ABOUT THIS TASK: Only lines containing the string "requiring" belong in the answer; copy all of them from the entries.

DATA:

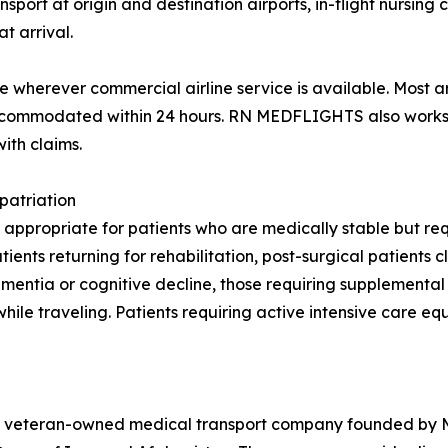
rt at origin and destination airports, in-flight nursing ca
t arrival.
wherever commercial airline service is available. Most a
 accommodated within 24 hours. RN MEDFLIGHTS also works 
ith claims.
patriation
 appropriate for patients who are medically stable but requ
nts returning for rehabilitation, post-surgical patients cl
 dementia or cognitive decline, those requiring supplement
while traveling. Patients requiring active intensive care e
veteran-owned medical transport company founded by Maj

WRITTEN ANSWER:
 dementia or cognitive decline, those requiring supplement
while traveling. Patients requiring active intensive care e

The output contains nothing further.